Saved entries
──────────

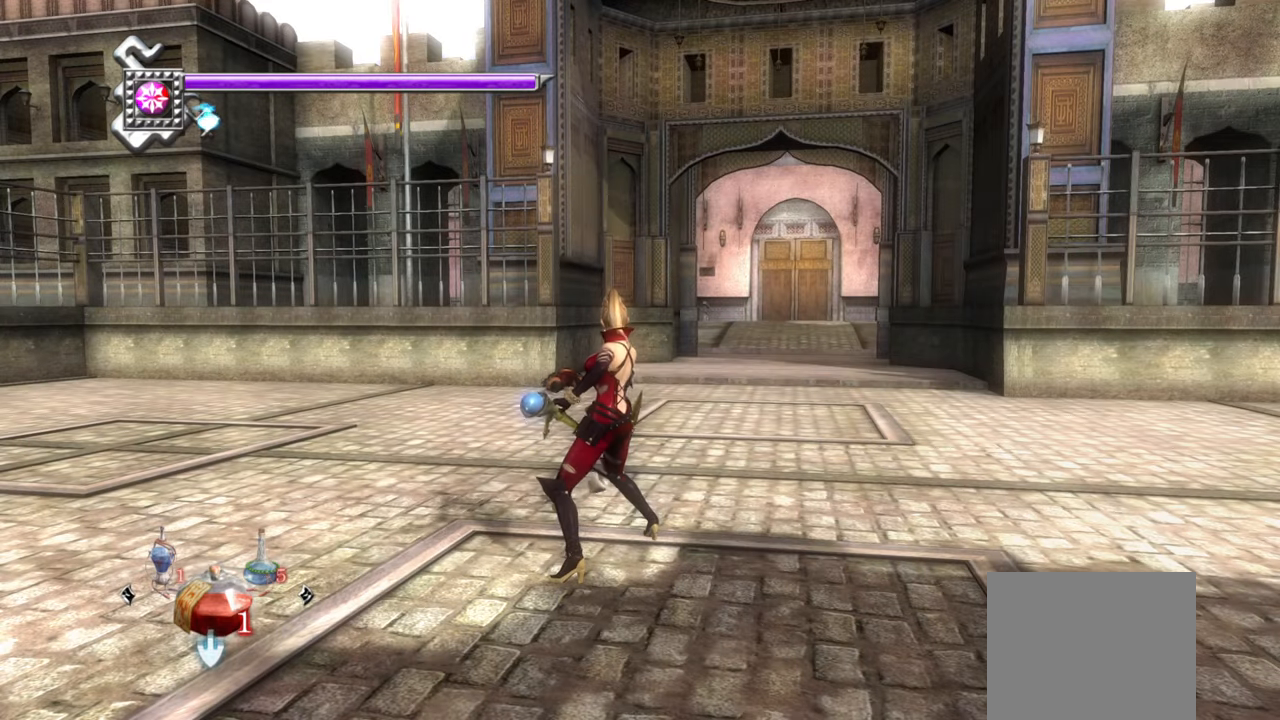
{"buttons": ["L1"], "left_stick": "center", "right_stick": "center", "events": [[184, "R1", "down"], [317, "R1", "up"]]}
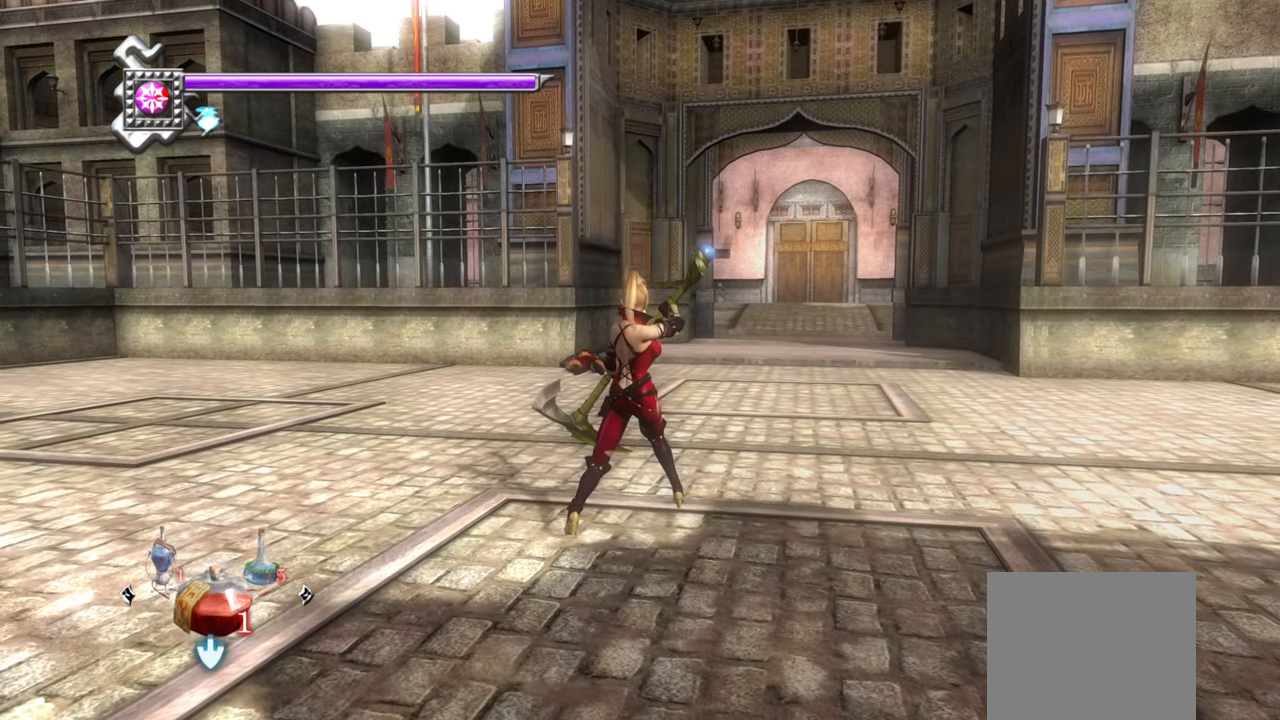
{"buttons": ["L1"], "left_stick": "center", "right_stick": "center", "events": []}
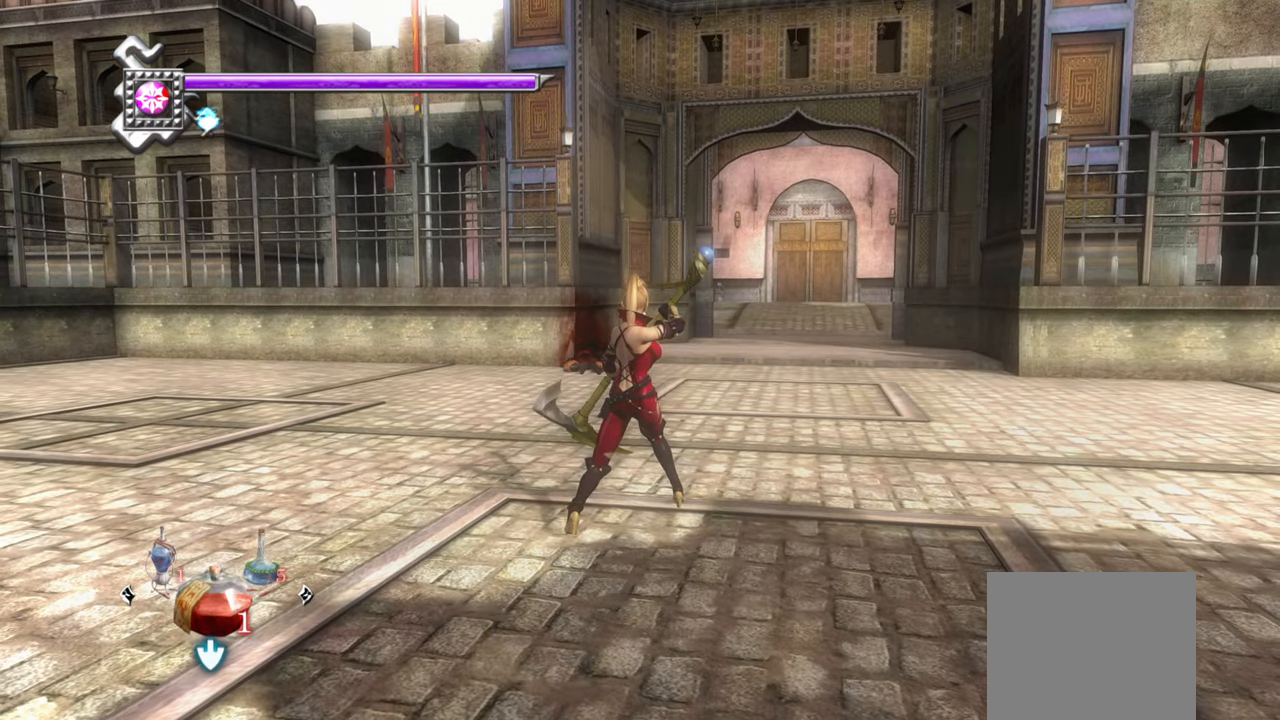
{"buttons": ["L1"], "left_stick": "center", "right_stick": "center", "events": []}
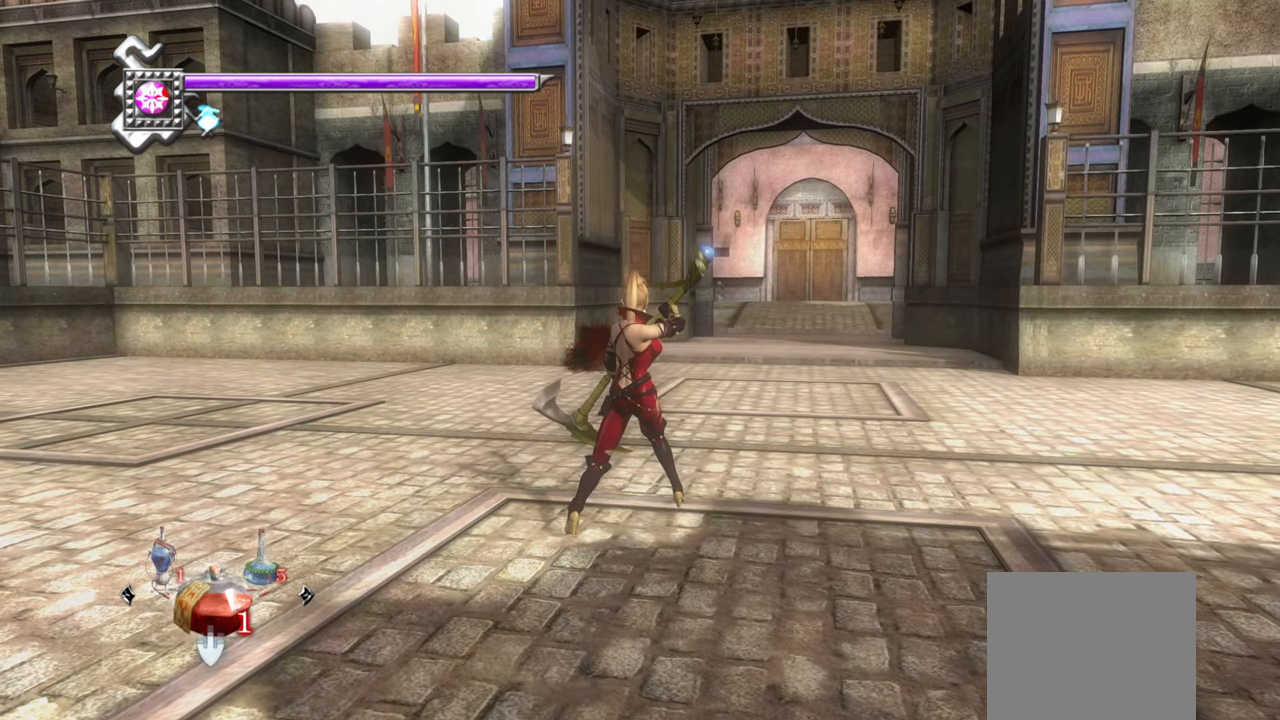
{"buttons": ["L1"], "left_stick": "center", "right_stick": "center", "events": []}
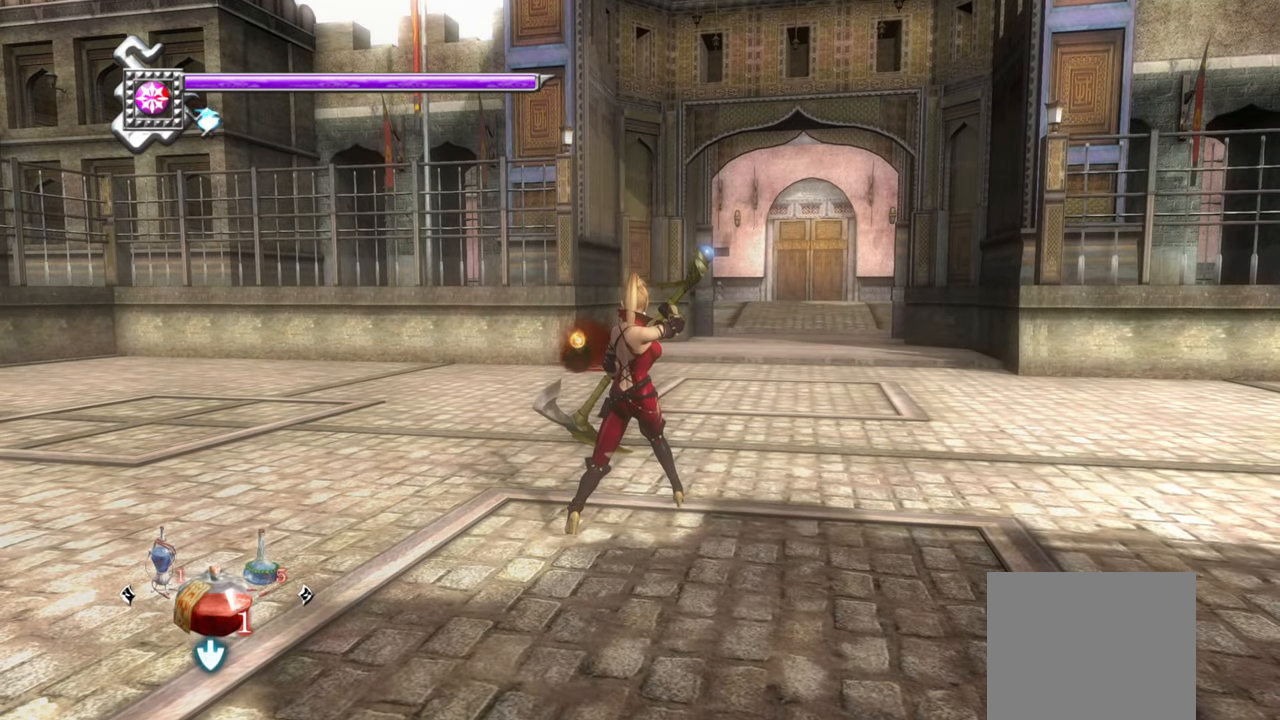
{"buttons": ["L1"], "left_stick": "center", "right_stick": "center", "events": []}
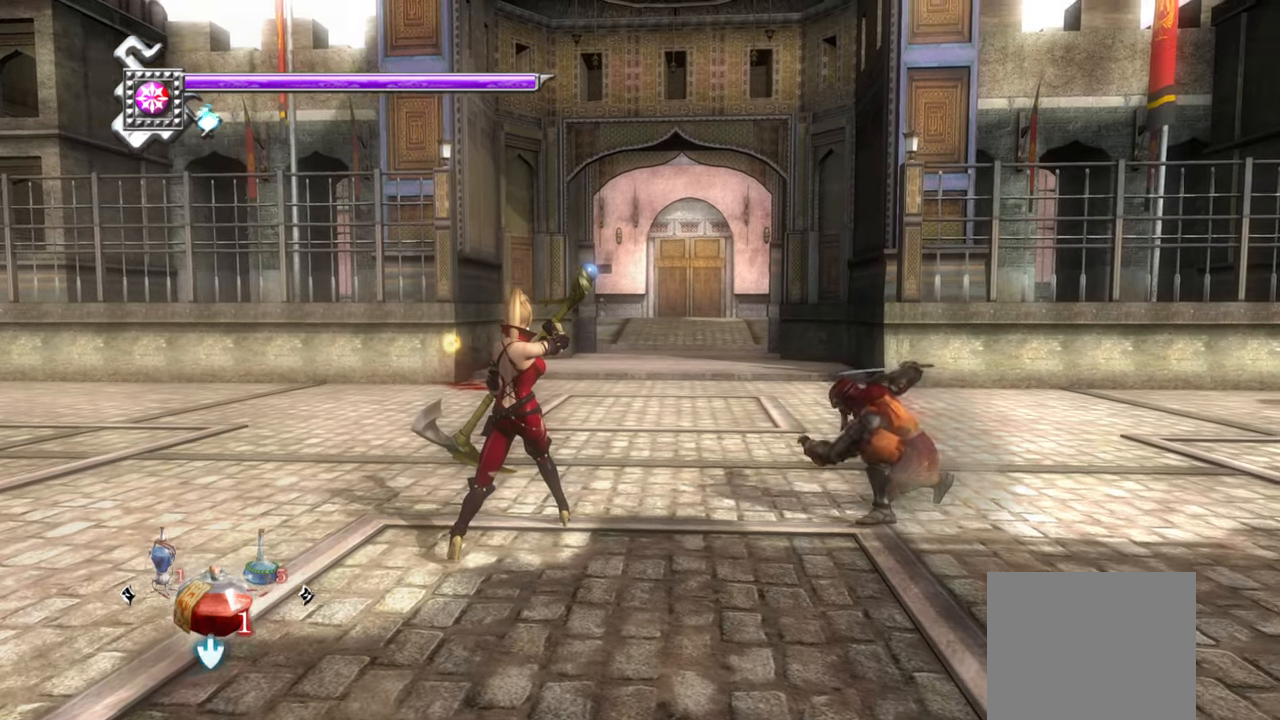
{"buttons": ["L1"], "left_stick": "center", "right_stick": "center", "events": []}
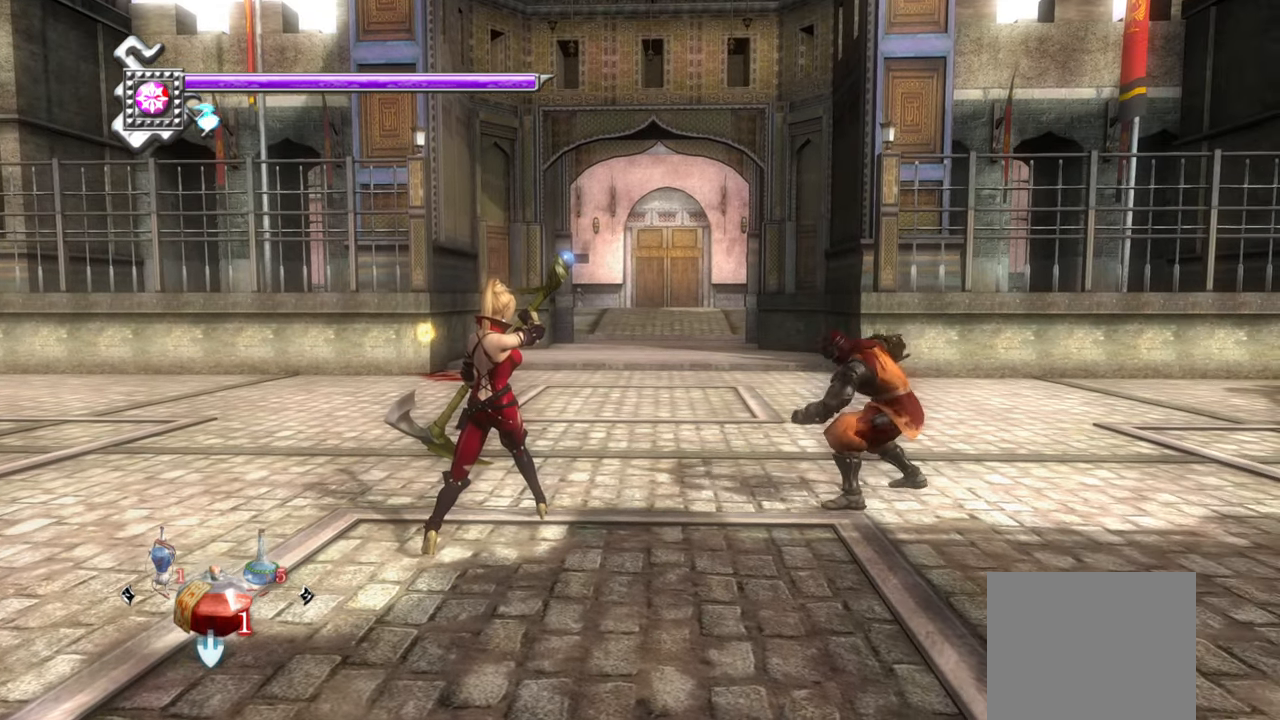
{"buttons": ["CROSS", "L1"], "left_stick": "up-left", "right_stick": "center", "events": [[250, "left_stick", "up-left"], [484, "CROSS", "down"]]}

──────────

Strip out the images, then output the records above word for word.

▸ **Task answer**:
{"buttons": ["L1"], "left_stick": "center", "right_stick": "center", "events": [[184, "R1", "down"], [317, "R1", "up"]]}
{"buttons": ["L1"], "left_stick": "center", "right_stick": "center", "events": []}
{"buttons": ["L1"], "left_stick": "center", "right_stick": "center", "events": []}
{"buttons": ["L1"], "left_stick": "center", "right_stick": "center", "events": []}
{"buttons": ["L1"], "left_stick": "center", "right_stick": "center", "events": []}
{"buttons": ["L1"], "left_stick": "center", "right_stick": "center", "events": []}
{"buttons": ["CROSS", "L1"], "left_stick": "up-left", "right_stick": "center", "events": [[250, "left_stick", "up-left"], [484, "CROSS", "down"]]}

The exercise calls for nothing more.